Live from 2016 CROI: Monday 22 February PDF Print E-mail
Written by Christina Psomas   
Tuesday, 23 February 2016 09:01

Christina Psomas, MD, PhD is our "grand reporter" at the 2016 CROI

WelcomeCroi2016Every day during the 2016 CROI held in Boston, 22-25 February, she is selecting for us the "best moments". Her summaries published on this website daily are independent of any firm sponsoring: it is science driven only!
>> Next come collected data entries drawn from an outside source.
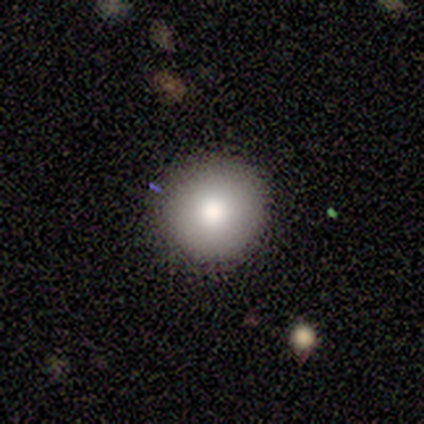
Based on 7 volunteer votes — Overall: smooth (100%). How rounded: round (100%). Merging: none (100%).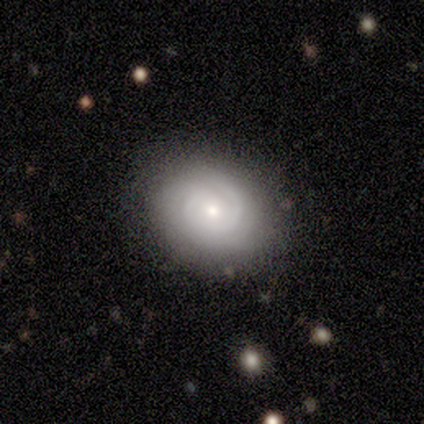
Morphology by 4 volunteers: Smooth or featured? 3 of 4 (75%) said featured or disk. Edge-on disk? 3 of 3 (100%) said no. Bar? 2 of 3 (67%) said weak. Spiral arms? 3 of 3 (100%) said yes. Spiral winding? 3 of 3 (100%) said tight. Spiral arm count? 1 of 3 (33%, tied with 4 and more than 4) said 1. Bulge size? 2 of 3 (67%) said small. Merging? 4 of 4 (100%) said none.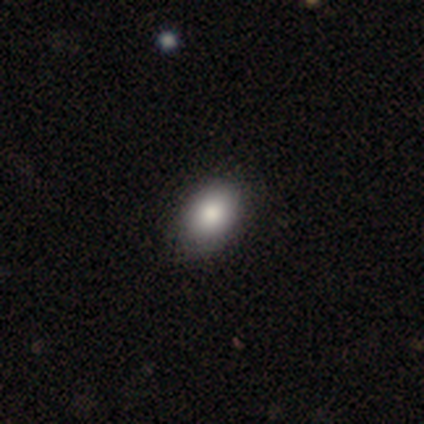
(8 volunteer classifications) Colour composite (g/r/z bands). It shows a smooth galaxy with no disk features (100%) that is in between round and cigar-shaped (62%). Merging: none (75%).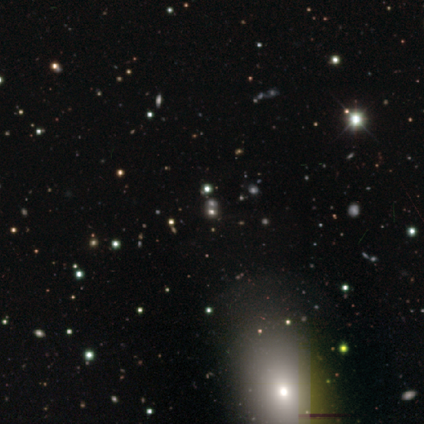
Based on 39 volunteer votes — A star or artifact, not a galaxy (62%).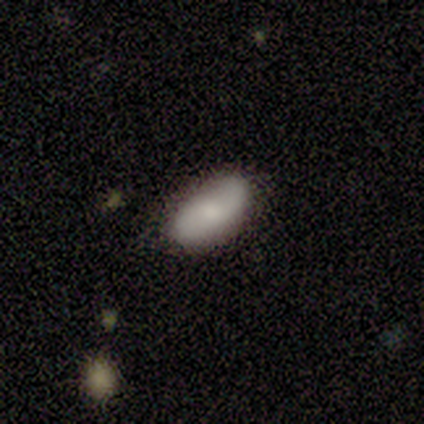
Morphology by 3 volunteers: Volunteers were most divided on "merging" (3-way tie): none: 33%, minor disturbance: 33%, merger: 33%, major disturbance: 0%. More confident: how rounded — in between (100%); smooth or featured — smooth (67%).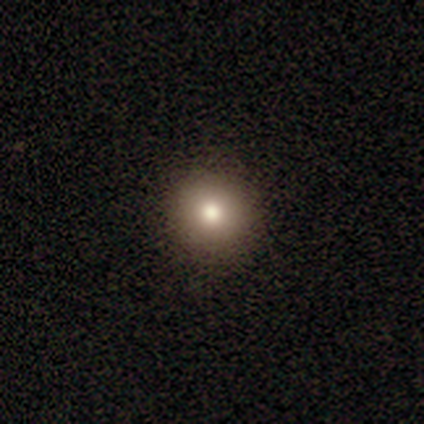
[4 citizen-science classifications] Smooth or featured? smooth (75%)
How rounded? round (100%)
Merging? none (100%)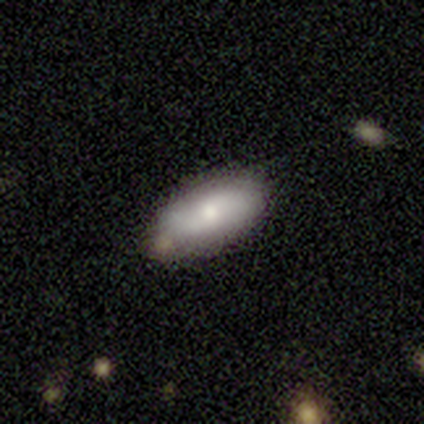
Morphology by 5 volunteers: smooth-or-featured: featured or disk: 80% | smooth: 20% | star or artifact: 0%
  disk-edge-on: no: 100% | yes: 0%
    bar: weak: 50% (tied) | no: 50% (tied) | strong: 0%
    has-spiral-arms: no: 75% | yes: 25%
    bulge-size: small: 50% | large: 25% | moderate: 25% | dominant: 0% | none: 0%
  merging: none: 80% | minor disturbance: 20% | major disturbance: 0% | merger: 0%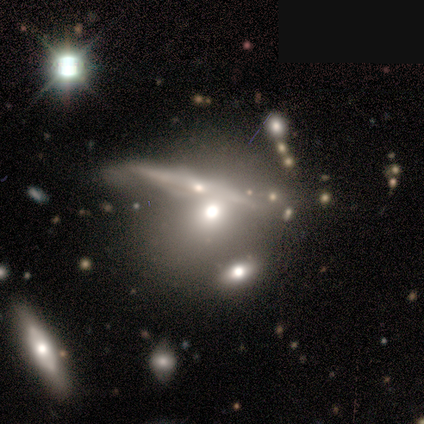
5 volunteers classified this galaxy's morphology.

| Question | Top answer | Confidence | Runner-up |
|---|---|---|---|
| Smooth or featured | smooth | 80% | featured or disk (20%) |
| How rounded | round | 50% | tied: in between (50%) |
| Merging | none | 40% | tied: merger (40%) |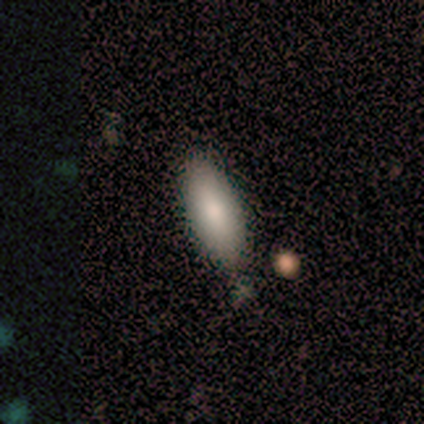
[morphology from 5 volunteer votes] Smooth or featured?
  - smooth: 80% *
  - featured or disk: 20%
  - star or artifact: 0%
How rounded?
  - in between: 100% *
  - round: 0%
  - cigar-shaped: 0%
Merging?
  - none: 80% *
  - minor disturbance: 20%
  - major disturbance: 0%
  - merger: 0%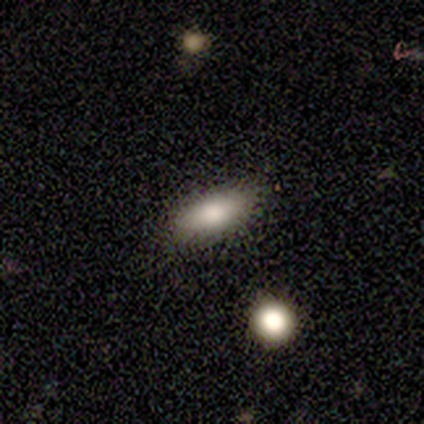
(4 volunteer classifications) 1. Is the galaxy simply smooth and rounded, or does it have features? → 75% smooth, 25% star or artifact, 0% featured or disk.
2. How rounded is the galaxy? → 67% cigar-shaped, 33% in between, 0% round.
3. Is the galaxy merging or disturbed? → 67% none, 33% minor disturbance, 0% major disturbance, 0% merger.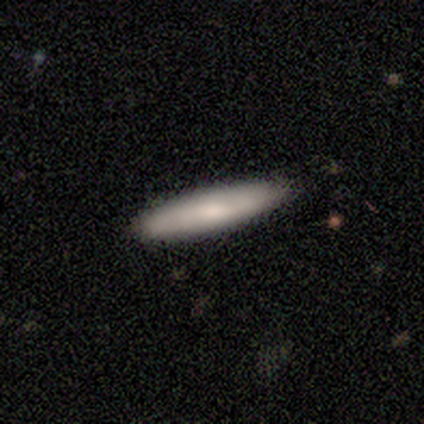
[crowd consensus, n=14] Smooth or featured?
  - smooth: 86% *
  - featured or disk: 14%
  - star or artifact: 0%
How rounded?
  - cigar-shaped: 92% *
  - in between: 8%
  - round: 0%
Merging?
  - none: 71% *
  - minor disturbance: 21%
  - major disturbance: 7%
  - merger: 0%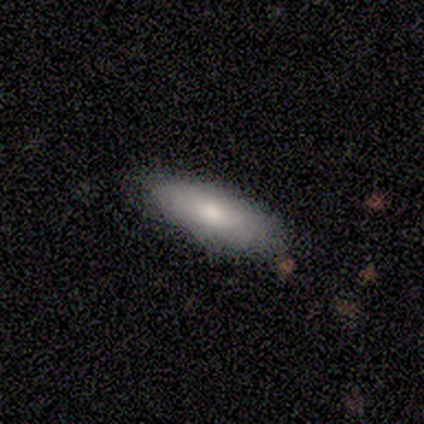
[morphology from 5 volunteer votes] Volunteers were most divided on "smooth or featured": smooth: 80%, featured or disk: 20%, star or artifact: 0%. More confident: how rounded — in between (100%); merging — none (80%).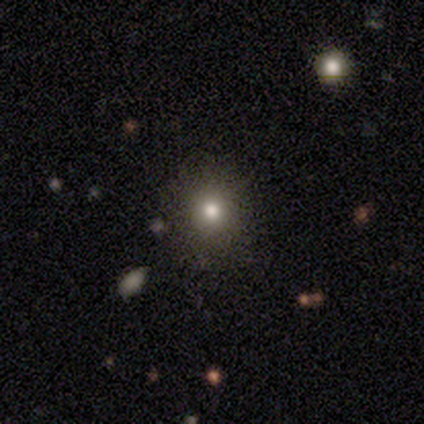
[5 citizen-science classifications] smooth 80%, featured or disk 20%, star or artifact 0%. Down the decision tree: how rounded — round (100%); merging — none (100%).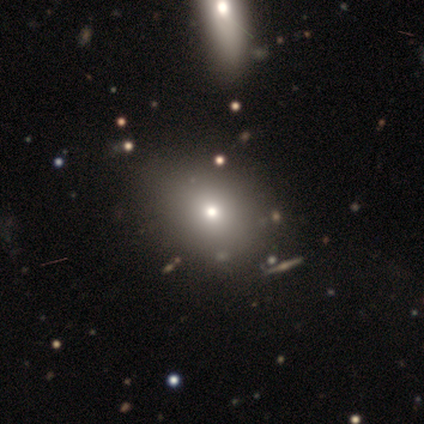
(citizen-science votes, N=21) smooth-or-featured: smooth: 86% | featured or disk: 14% | star or artifact: 0%
  how-rounded: in between: 72% | round: 28% | cigar-shaped: 0%
  merging: minor disturbance: 29% | none: 14% | merger: 14% | major disturbance: 0%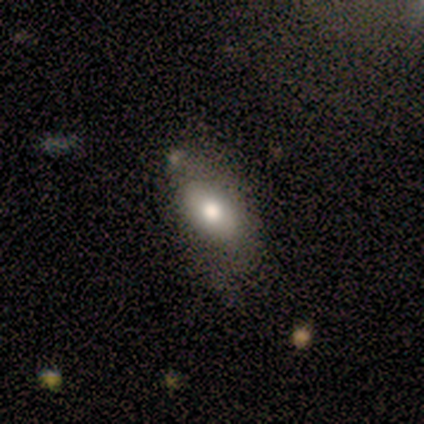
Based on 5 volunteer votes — Smooth or featured: smooth — 100%
How rounded: in between — 80% (cigar-shaped — 20%)
Merging: none — 60% (minor disturbance — 20%)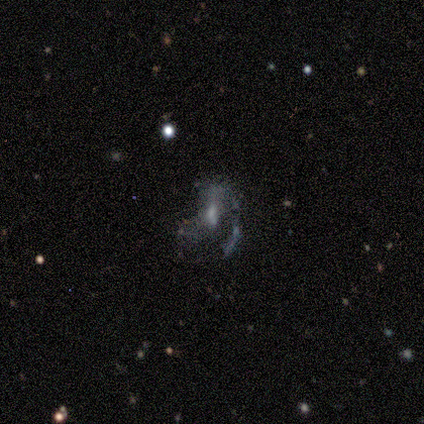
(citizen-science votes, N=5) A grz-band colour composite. It shows a featured or disk galaxy (80%) with no bar (100%), no spiral arms (75%) and a moderate central bulge (50%, tied with small). Merging: major disturbance (50%).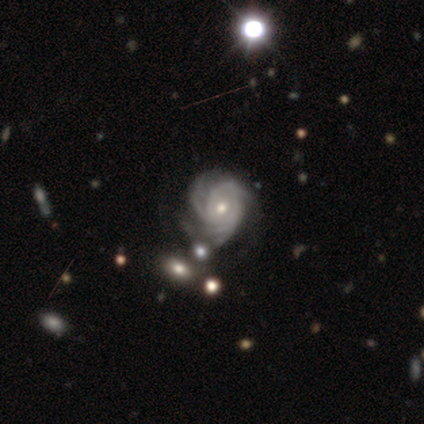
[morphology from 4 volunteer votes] This is likely a featured or disk galaxy (75%). It is clearly not viewed edge-on (100%). Bar: clearly no (100%). Spiral arm pattern: clearly yes (100%). Spiral arm count: likely 3 (67%). Spiral winding: likely tight (67%). Central bulge: clearly small (100%). Merging: possibly none (50%).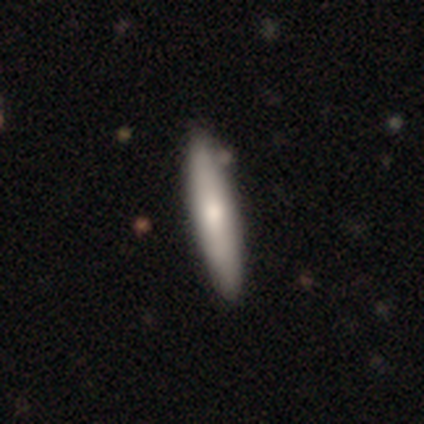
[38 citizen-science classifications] Morphology: type=smooth (74%); roundness=cigar-shaped (89%); merging=none (61%).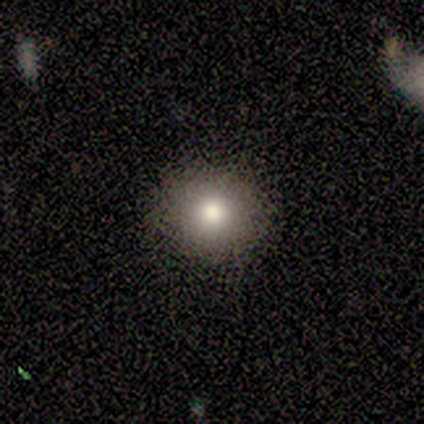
smooth_or_featured: smooth (p=0.40) [tied with: star or artifact p=0.40]
how_rounded: round (p=0.50) [tied with: in between p=0.50]
merging: none (p=0.33) [tied with: minor disturbance p=0.33, major disturbance p=0.33]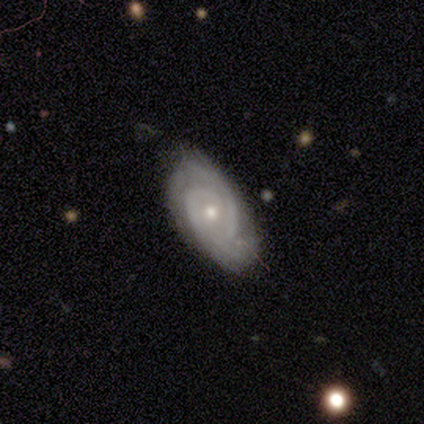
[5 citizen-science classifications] A featured or disk galaxy (100%) with no bar (100%), 2 (100%) tight (60%) spiral arms (100%) and a small central bulge (80%). Merging: none (80%).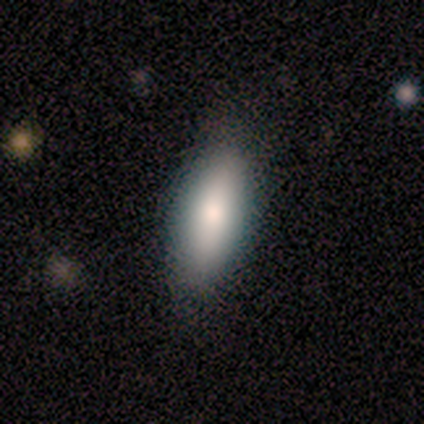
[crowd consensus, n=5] smooth-or-featured: smooth: 80% | featured or disk: 20% | star or artifact: 0%
  how-rounded: in between: 75% | cigar-shaped: 25% | round: 0%
  merging: none: 80% | major disturbance: 20% | minor disturbance: 0% | merger: 0%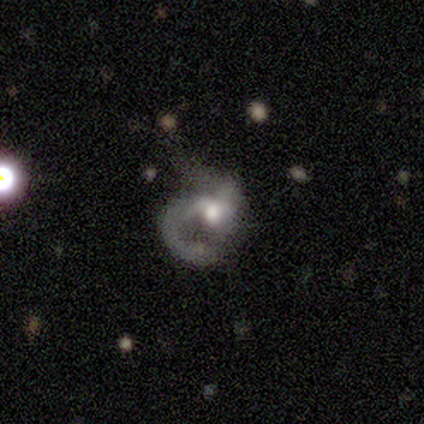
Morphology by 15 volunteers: Volunteers were most divided on "merging" (2-way tie): none: 43%, major disturbance: 43%, minor disturbance: 14%, merger: 0%. More confident: edge-on disk — no (100%); spiral arms — yes (100%); bar — no (92%); smooth or featured — featured or disk (80%); spiral arm count — 1 (75%); bulge size — moderate (75%); spiral winding — medium (50%).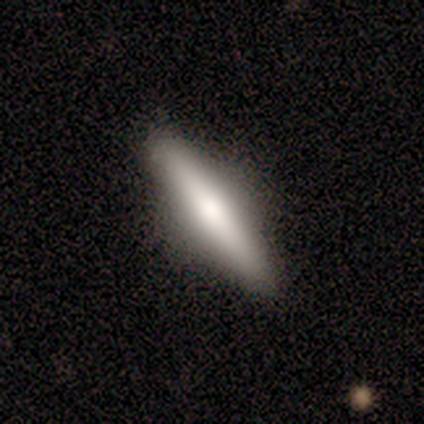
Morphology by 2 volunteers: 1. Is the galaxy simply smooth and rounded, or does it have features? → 50% smooth (tied), 50% featured or disk (tied), 0% star or artifact.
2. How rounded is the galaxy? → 100% cigar-shaped, 0% round, 0% in between.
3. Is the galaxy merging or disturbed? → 100% none, 0% minor disturbance, 0% major disturbance, 0% merger.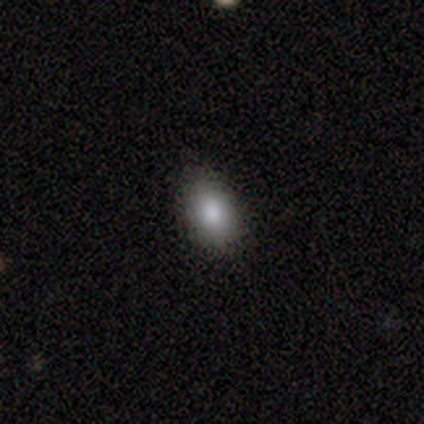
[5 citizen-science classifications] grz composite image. It shows a smooth galaxy with no disk features (60%) that is in between round and cigar-shaped (100%). Merging: none (100%).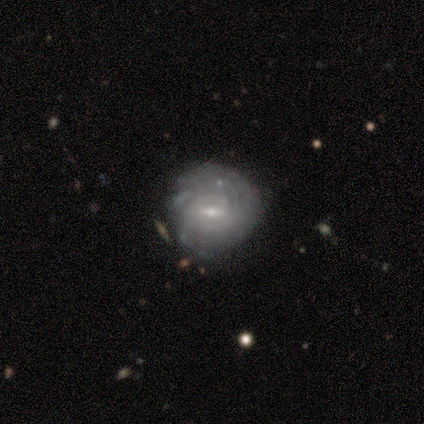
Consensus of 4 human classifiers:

We remind you that you can access to these reports without being logged in but generating a PDF version needs to be logged in. For that, you just have to go to the website home page and create an account, free of charge.

 

 

John Mellors initiated the session W1 of the workshop for new Investigators and Trainees of the CROI meeting this 22nd of February, in an overwhelming ballroom under the Boston sun.

WorkshopMellorsCROI2016

While handing out little red lobsters in trainees, Wesley Sundquist begun his presentation on the advances on HIV Molecular Virology, describing the two major breakthroughs in this field:

-the role of Nef in relocalization of proteins to lysosomes or the plasma membrane (Shen SCIENCE 2015) via the newly identified system of the SERINC proteins (Usami NATURE 2015, Rosa NATURE 2015),

-as well as the fact that HIV-1 genomic RNA packaging determines dimerization dependent RNA structural switch after dynamic Gag-RNA interactions (Freed NAT REV MICROBIOL 2015).

 


Richard Koup went on in the immunologic field analyzing the importance of the microbiome, because in quantitative terms he precised that "we are more procaryotic than eucaryotic". Healthy microbiome is influenced by many factors such as age, state of health, nutrirional matters, as well as antibiotics. In HIV-infected patients, dysbiosis is traduced by the loss of firmicutes and the increase of proteobacteria, which is strongly associated with markers of mucosal and systemic immune activation (Dillon MUC IMMUNOL 2014). The use of probiotics reduces lymphoid follicle fibrosis and confers fewer complications in SIV-infected macaques (Klatt JCI 2013). Moreover, microbiome may create a diversion of HIV-1 vaccine-induced immunity by Env gp41-microbiota cross-reactive antibodies (Williams SCIENCE 2015).

 

The third presentation was given by Huldrych Günthard from Zurich on the "HIV Latent Reservoirs: obstacles and strategies to a cure". He first reviewed the history of the description of the reservoir since 1997. He then went on the nature of this reservoir in terms of cells (CD4, macrophages, others) and in terms of anatomic reservoirs. In the following slide he showed that HIV transcripts are the signature of the reservoir:

 

HIVtranscripts1

He reminded the 2 hypothesis why the reservoir is still present and stable after 1 year of ART: long terme persistence and/or residual replication and decribed the pros and cons of the persistent replication hypothesis.

 

He reviewed the methods currently available to measure the reservoir, and their technical challenges:

-peripheral blood represents only 1% of the HIV reservoir

-anatomic reservoir are difficult to access

-the viral outgrowth assay underestimates the reservoir by 60 folds

-RNA transcripts does not necessarily means replication competent virus

-high burden of defective proviral DNA

 

"The only way to know if a patient is curred is to stop cART" he mentioned.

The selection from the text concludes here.